WDXX
- Selma, Alabama; United States;
- Frequency: 100.1 MHz
- Branding: Dixie Country

Programming
- Format: Country
- Affiliations: Premiere Networks

Ownership
- Owner: Broadsouth Communications, Inc.
- Sister stations: WHBB, WINL

History
- First air date: October 17, 1965
- Former call signs: WHBB-FM (1965–1969); WTUN (1969–1989);
- Call sign meaning: Dixie X

Technical information
- Licensing authority: FCC
- Facility ID: 27455
- Class: C2
- ERP: 50,000 watts
- HAAT: 150 meters (490 ft)
- Transmitter coordinates: 32°22′54″N 86°56′37″W﻿ / ﻿32.38167°N 86.94361°W

Links
- Public license information: Public file; LMS;
- Website: dixiecountry.net

= WDXX =

WDXX (100.1 FM, "Dixie Country") is a radio station licensed to serve Selma, Alabama, United States. The station is owned by Broadsouth Communications, Inc. It airs a country music format and features programming from Premiere Radio Networks.

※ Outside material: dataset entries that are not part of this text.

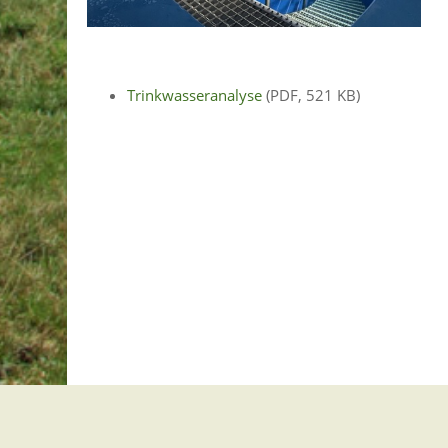
Trinkwasseranalyse
(PDF, 521 KB)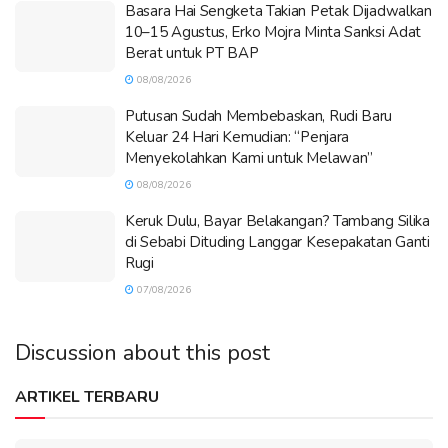
Basara Hai Sengketa Takian Petak Dijadwalkan
10–15 Agustus, Erko Mojra Minta Sanksi Adat
Berat untuk PT BAP
08/08/2026
Putusan Sudah Membebaskan, Rudi Baru
Keluar 24 Hari Kemudian: “Penjara
Menyekolahkan Kami untuk Melawan”
08/08/2026
Keruk Dulu, Bayar Belakangan? Tambang Silika
di Sebabi Dituding Langgar Kesepakatan Ganti
Rugi
07/08/2026
Discussion about this post
ARTIKEL TERBARU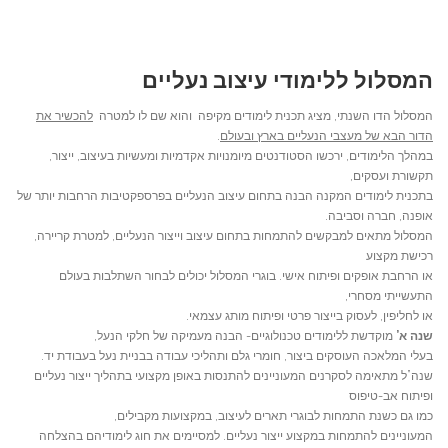
המסלול ללימודי עיצוב נעליים
המסלול הדו השנתי, מציג תכנית לימודים מקיפה והוא שם לו למטרה
להכשיר את
הדור הבא של מעצבי הנעליים בארץ ובעולם
.
במהלך הלימודים, ירכשו הסטודנטים מיומנויות אקדמיות ומעשיות בעיצוב, ייצור,
תקשורת ועסקים,
בתכנית לימודים המקנה הבנה בתחום עיצוב הנעליים בפרספקטיבות הרחבות יותר של
אופנה, חברה וסביבה.
המסלול מתאים למבקשים להתמחות בתחום עיצוב וייצור הנעליים, למטרת קריירה,
רכישת מקצוע
או הרחבת אופקים ופיתוח אישי. בוגרי המסלול יכולים לבחור השתלבות בעולם
התעשייתי מסחרי,
או לחליפין, לעסוק בייצור פרטי ופיתוח מותג עצמאי.
שנה א’
מוקדשת ללימודים טכנולוגיים- הבנה מעמיקה של חלקי הנעל,
בעלי המלאכה העוסקים ביצור, חומרי גלם ותהליכי עבודה בבניית נעל בעבודת יד.
שנה”ל מתאימה לסקרנים המעוניינים להתנסות באופן מקצועי בתהליך ייצור נעליים
ופיתוח אב-טיפוס
כמו גם כשנת התמחות לבוגרי תארים לעיצוב, במקצועות מקבילים,
המעוניינים להתמחות במקצוע ייצור נעליים. למסיימים את חוג לימודיהם בהצלחה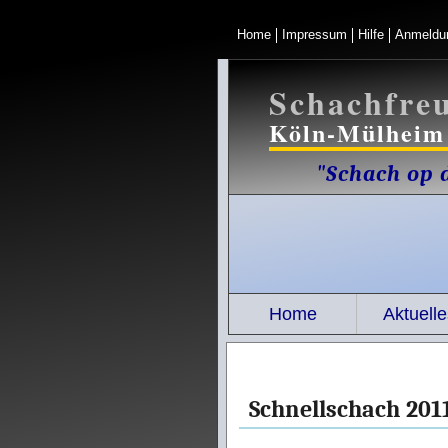
Home
Impressum
Hilfe
Anmeldu
Schachfre
Köln-Mülheim 
"Schach op d
Home
Aktuelle
Schnellschach 201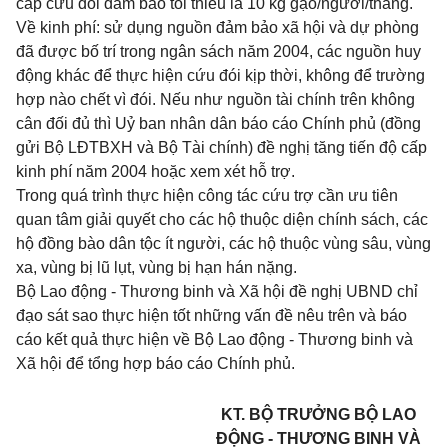
cấp cứu đói đảm bảo tối thiểu là 10 kg gạo/người/tháng.
Về kinh phí: sử dụng nguồn đảm bảo xã hội và dự phòng
đã được bố trí trong ngân sách năm 2004, các nguồn huy
động khác để thực hiện cứu đói kịp thời, không để trường
hợp nào chết vì đói. Nếu như nguồn tài chính trên không
cân đối đủ thì Uỷ ban nhân dân báo cáo Chính phủ (đồng
gửi Bộ LĐTBXH và Bộ Tài chính) đề nghị tăng tiến độ cấp
kinh phí năm 2004 hoặc xem xét hỗ trợ.
Trong quá trình thực hiện công tác cứu trợ cần ưu tiên
quan tâm giải quyết cho các hộ thuộc diện chính sách, các
hộ đồng bào dân tộc ít người, các hộ thuộc vùng sâu, vùng
xa, vùng bị lũ lụt, vùng bị hạn hán nặng.
Bộ Lao động - Thương binh và Xã hội đề nghị UBND chỉ
đạo sát sao thực hiện tốt những vấn đề nêu trên và báo
cáo kết quả thực hiện về Bộ Lao động - Thương binh và
Xã hội để tổng hợp báo cáo Chính phủ.
KT. BỘ TRƯỞNG BỘ LAO
ĐỘNG - THƯƠNG BINH VÀ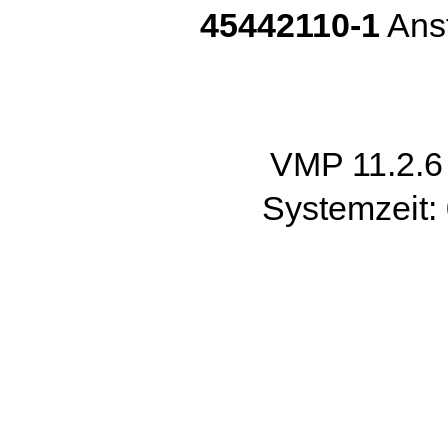
45442110-1
Anst
VMP 11.2.
Systemzeit: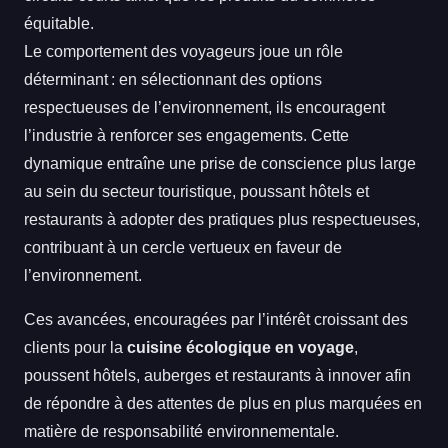
équitable.
Le comportement des voyageurs joue un rôle
déterminant : en sélectionnant des options
respectueuses de l’environnement, ils encouragent
l’industrie à renforcer ses engagements. Cette
dynamique entraîne une prise de conscience plus large
au sein du secteur touristique, poussant hôtels et
restaurants à adopter des pratiques plus respectueuses,
contribuant à un cercle vertueux en faveur de
l’environnement.
Ces avancées, encouragées par l’intérêt croissant des
clients pour la
cuisine écologique en voyage
,
poussent hôtels, auberges et restaurants à innover afin
de répondre à des attentes de plus en plus marquées en
matière de responsabilité environnementale.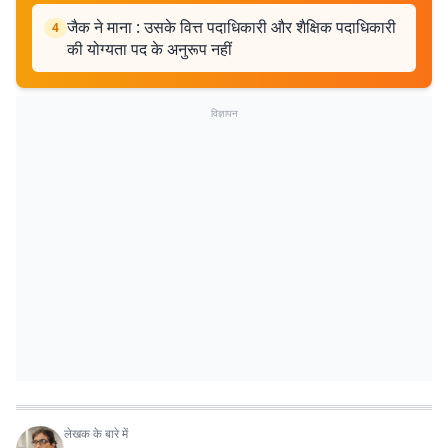
जैक ने माना : उसके वित्त पदाधिकारी और शैक्षिक पदाधिकारी
4
की योग्यता पद के अनुरूप नहीं
विज्ञापन
लेखक के बारे में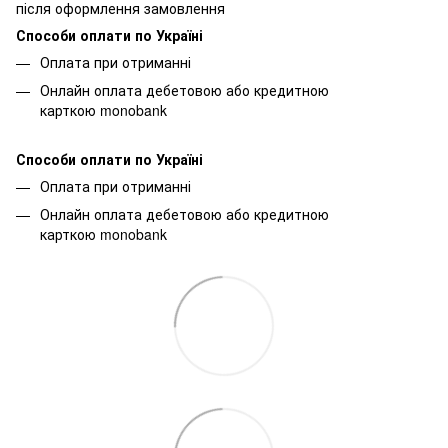
після оформлення замовлення
Способи оплати по Україні
Оплата при отриманні
Онлайн оплата дебетовою або кредитною
карткою monobank
Способи оплати по Україні
Оплата при отриманні
Онлайн оплата дебетовою або кредитною
карткою monobank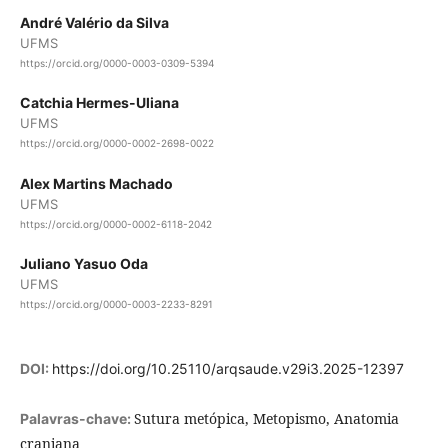
André Valério da Silva
UFMS
https://orcid.org/0000-0003-0309-5394
Catchia Hermes-Uliana
UFMS
https://orcid.org/0000-0002-2698-0022
Alex Martins Machado
UFMS
https://orcid.org/0000-0002-6118-2042
Juliano Yasuo Oda
UFMS
https://orcid.org/0000-0003-2233-8291
DOI:
https://doi.org/10.25110/arqsaude.v29i3.2025-12397
Sutura metópica, Metopismo, Anatomia
Palavras-chave:
craniana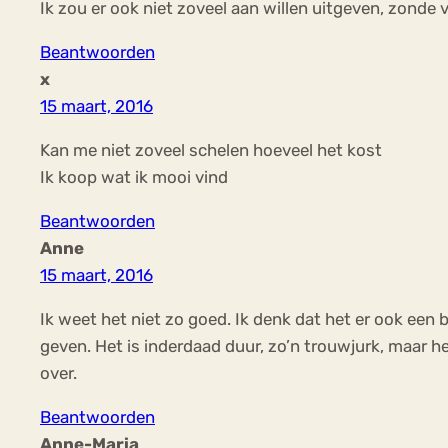
Ik zou er ook niet zoveel aan willen uitgeven, zonde va
Beantwoorden
x
15 maart, 2016
Kan me niet zoveel schelen hoeveel het kost
Ik koop wat ik mooi vind
Beantwoorden
Anne
15 maart, 2016
Ik weet het niet zo goed. Ik denk dat het er ook een b
geven. Het is inderdaad duur, zo’n trouwjurk, maar h
over.
Beantwoorden
Anne-Maria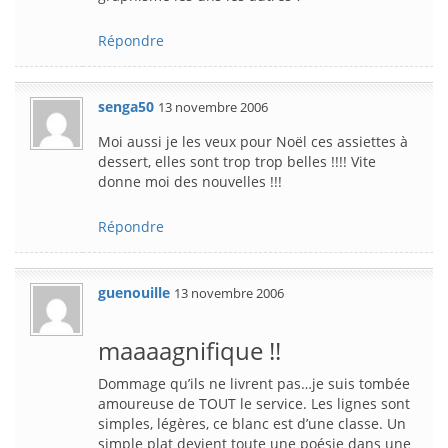
Répondre
senga50
13 novembre 2006
Moi aussi je les veux pour Noël ces assiettes à
dessert, elles sont trop trop belles !!!! Vite
donne moi des nouvelles !!!
Répondre
guenouille
13 novembre 2006
maaaagnifique !!
Dommage qu’ils ne livrent pas…je suis tombée
amoureuse de TOUT le service. Les lignes sont
simples, légères, ce blanc est d’une classe. Un
simple plat devient toute une poésie dans une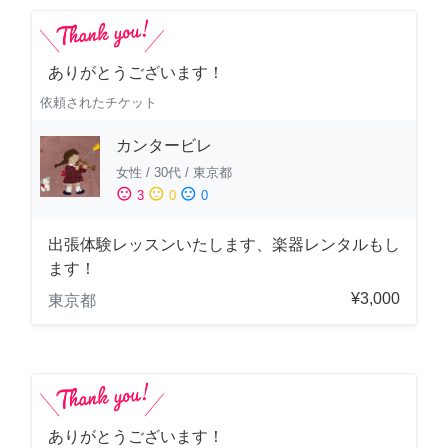
ありがとうございます！
依頼されたチケット
カンタービレ
女性
/
30代
/
東京都
sentiment_satisfied
sentiment_neutral
sentiment_dissatisfied
3
0
0
出張体験レッスンいたします、楽器レンタルもし
ます！
¥3,000
東京都
ありがとうございます！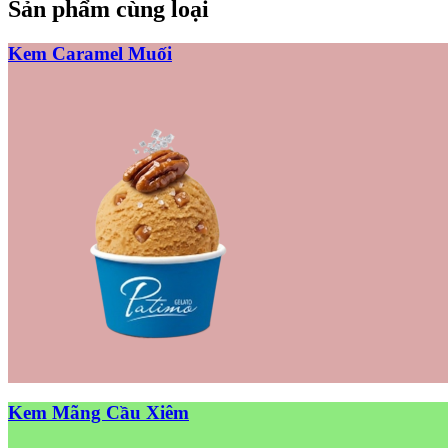
Sản phẩm cùng loại
Kem Caramel Muối
Kem Mãng Cầu Xiêm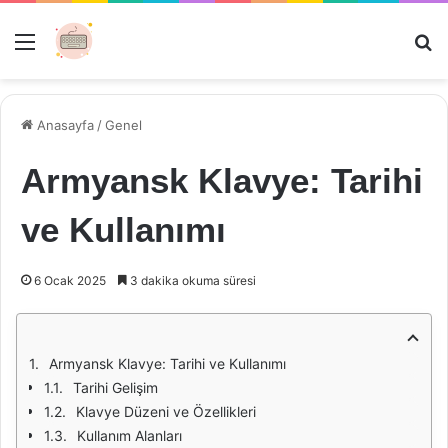
Menü
Ar
Anasayfa
/
Genel
Armyansk Klavye: Tarihi
ve Kullanımı
6 Ocak 2025
3 dakika okuma süresi
Armyansk Klavye: Tarihi ve Kullanımı
Tarihi Gelişim
Klavye Düzeni ve Özellikleri
Kullanım Alanları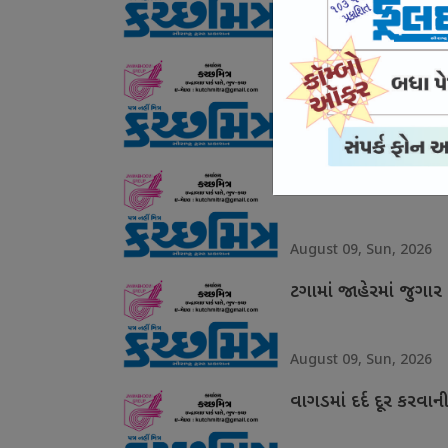
August 09, Sun, 2026
એસબીઆઈની એપ ડાઉનલો
August 09, Sun, 2026
સામખિયાળીમાં જુગટુ 
August 09, Sun, 2026
ટગામાં જાહેરમાં જુગા
August 09, Sun, 2026
વાગડમાં દર્દ દૂર કરવ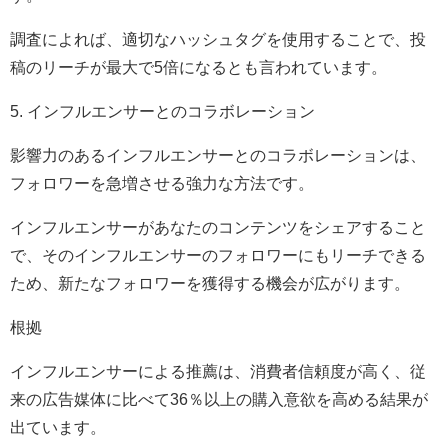
調査によれば、適切なハッシュタグを使用することで、投
稿のリーチが最大で5倍になるとも言われています。
5. インフルエンサーとのコラボレーション
影響力のあるインフルエンサーとのコラボレーションは、
フォロワーを急増させる強力な方法です。
インフルエンサーがあなたのコンテンツをシェアすること
で、そのインフルエンサーのフォロワーにもリーチできる
ため、新たなフォロワーを獲得する機会が広がります。
根拠
インフルエンサーによる推薦は、消費者信頼度が高く、従
来の広告媒体に比べて36％以上の購入意欲を高める結果が
出ています。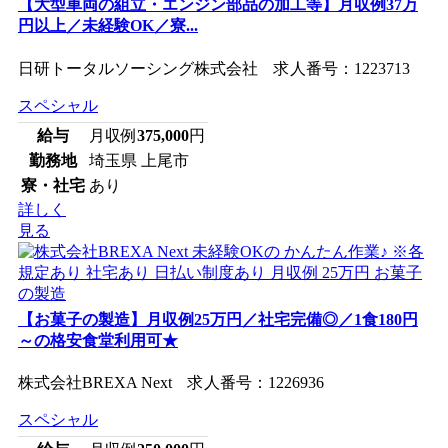
【大型車両の組立・エンジン部品の加工等】月収例37万
円以上／未経験OK／寮...
日研トータルソーシング株式会社 求人番号：1223713
スペシャル
給与
月収例
375,000
円
勤務地
埼玉県 上尾市
寮・社宅
あり
詳しく
見る
【お菓子の製造】月収例25万円／社宅完備◎／1食180円
～の格安食堂利用可★
株式会社BREXA Next 求人番号：1226936
スペシャル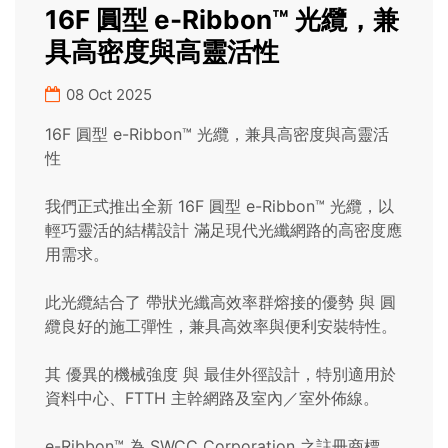
16F 圓型 e-Ribbon™ 光纜，兼
具高密度與高靈活性
08 Oct 2025
16F 圓型 e-Ribbon™ 光纜，兼具高密度與高靈活
性
我們正式推出全新 16F 圓型 e-Ribbon™ 光纜，以
輕巧靈活的結構設計 滿足現代光纖網路的高密度應
用需求。
此光纜結合了 帶狀光纖高效率群熔接的優勢 與 圓
纜良好的施工彈性，兼具高效率與便利安裝特性。
其 優異的機械強度 與 最佳外徑設計，特別適用於
資料中心、FTTH 主幹網路及室內／室外佈線。
e-Ribbon™ 為 SWCC Corporation 之註冊商標。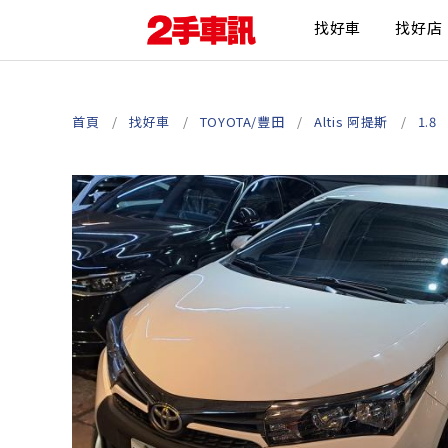
找好車
找好店
首頁
找好車
TOYOTA/豐田
Altis 阿提斯
1.8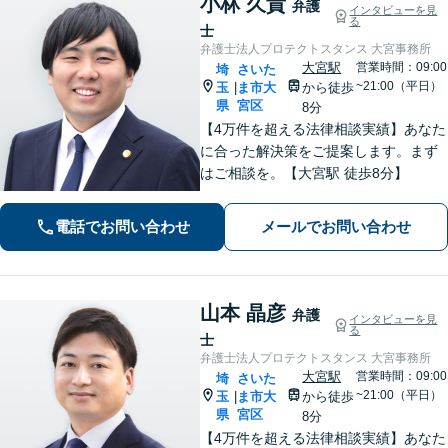
小林 久貴
弁護
インタビューを見
る
士
弁護士法人プロテクトスタンス 大宮事務所
大宮駅
営業時間：09:00
埼
さいた
~21:00（平日）
玉
ま市大
から徒歩
|
県
宮区
8分
【4万件を超える法律相談実績】あなた
に合った解決策をご提案します。まず
はご相談を。【大宮駅 徒歩8分】
電話でお問い合わせ
メールでお問い合わせ
山本 晶彦
弁護
インタビューを見
る
士
弁護士法人プロテクトスタンス 大宮事務所
大宮駅
営業時間：09:00
埼
さいた
~21:00（平日）
玉
ま市大
から徒歩
|
県
宮区
8分
【4万件を超える法律相談実績】あなた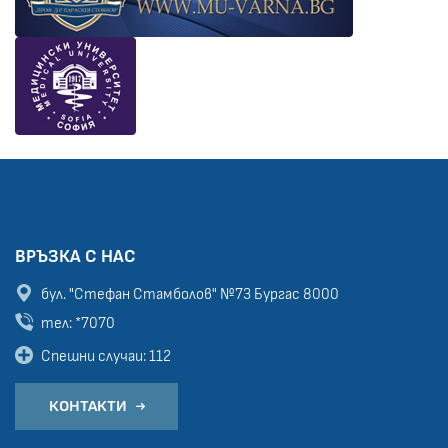
ВРЪЗКА С НАС
бул. "Стефан Стамболов" №73
Бургас 8000
тел: *7070
Спешни случаи: 112
КОНТАКТИ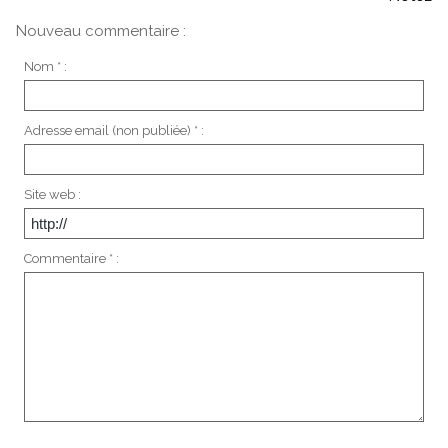
Nouveau commentaire :
Nom * :
Adresse email (non publiée) * :
Site web :
Commentaire * :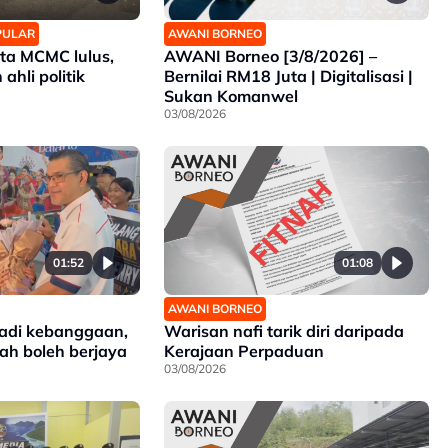
AWANI BORNEO
OPULAR
AWANI Borneo [3/8/2026] –
ta MCMC lulus,
Bernilai RM18 Juta | Digitalisasi |
ahli politik
Sukan Komanwel
03/08/2026
01:52
01:08
AWANI BORNEO
jadi kebanggaan,
Warisan nafi tarik diri daripada
bah boleh berjaya
Kerajaan Perpaduan
03/08/2026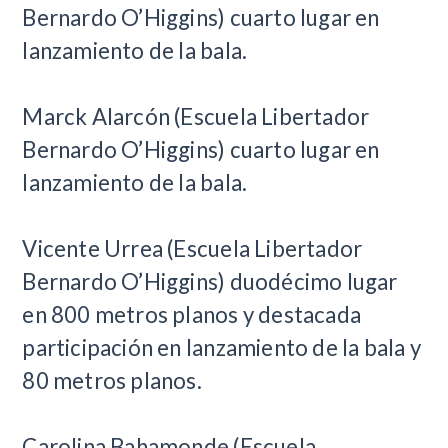
Bernardo O’Higgins) cuarto lugar en
lanzamiento de la bala.
Marck Alarcón (Escuela Libertador
Bernardo O’Higgins) cuarto lugar en
lanzamiento de la bala.
Vicente Urrea (Escuela Libertador
Bernardo O’Higgins) duodécimo lugar
en 800 metros planos y destacada
participación en lanzamiento de la bala y
80 metros planos.
Carolina Bahamonde (Escuela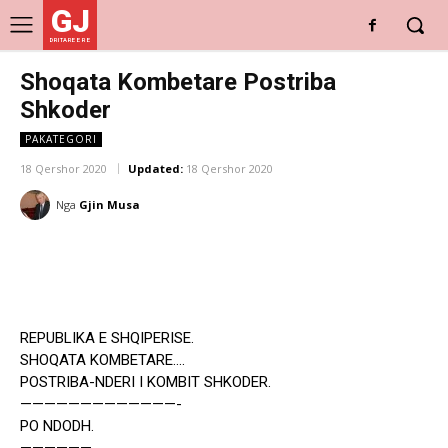
GJ
DRITARE E RE
Shoqata Kombetare Postriba
Shkoder
PAKATEGORI
18 Qershor 2020
Updated:
18 Qershor 2020
Nga
Gjin Musa
REPUBLIKA E SHQIPERISE.
SHOQATA KOMBETARE….
POSTRIBA-NDERI I KOMBIT SHKODER.
—————————————-
PO NDODH.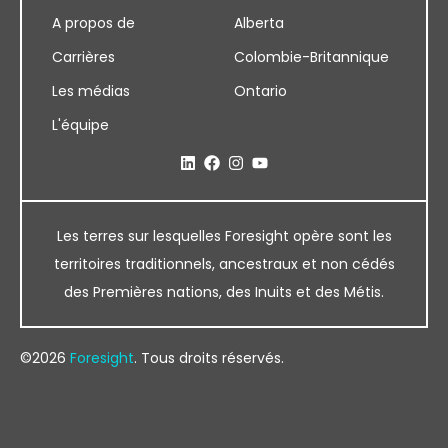
A propos de
Alberta
Carrières
Colombie-Britannique
Les médias
Ontario
L'équipe
Les terres sur lesquelles Foresight opère sont les
territoires traditionnels, ancestraux et non cédés
des Premières nations, des Inuits et des Métis.
©2026
Foresight
. Tous droits réservés.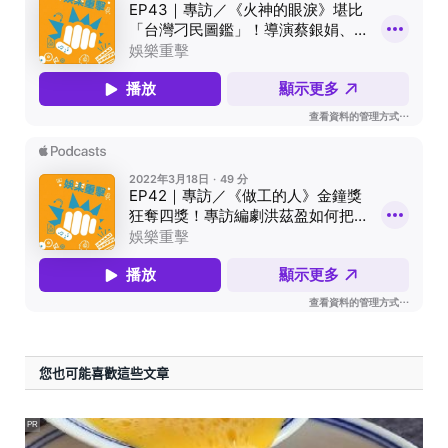
您也可能喜歡這些文章
PR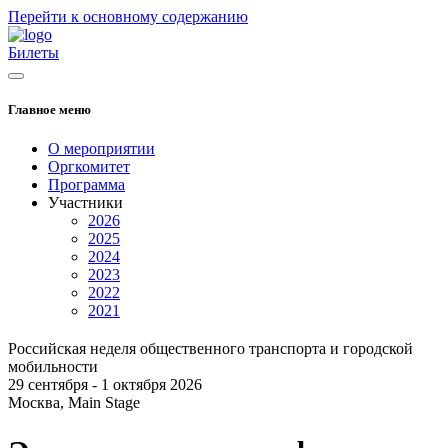
Перейти к основному содержанию
Билеты
Главное меню
О мероприятии
Оргкомитет
Программа
Участники
2026
2025
2024
2023
2022
2021
Российская неделя общественного транспорта и городской
мобильности
29 сентября - 1 октября 2026
Москва, Main Stage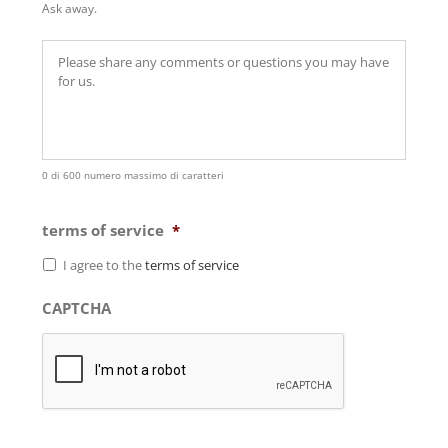
Ask away.
0 di 600 numero massimo di caratteri
terms of service
*
I agree to the
terms of service
CAPTCHA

The station went on the air on October 17, 1965, as the first automated FM station in Alabama.

WHBB-FM changed its call letters to WTUN in 1969.

On August 26, 2012, WDXX changed their format from country to adult hits, branded as "Fuzion 100".

On October 7, 2013, WDXX changed their format back to country, branded as "Dixie Country".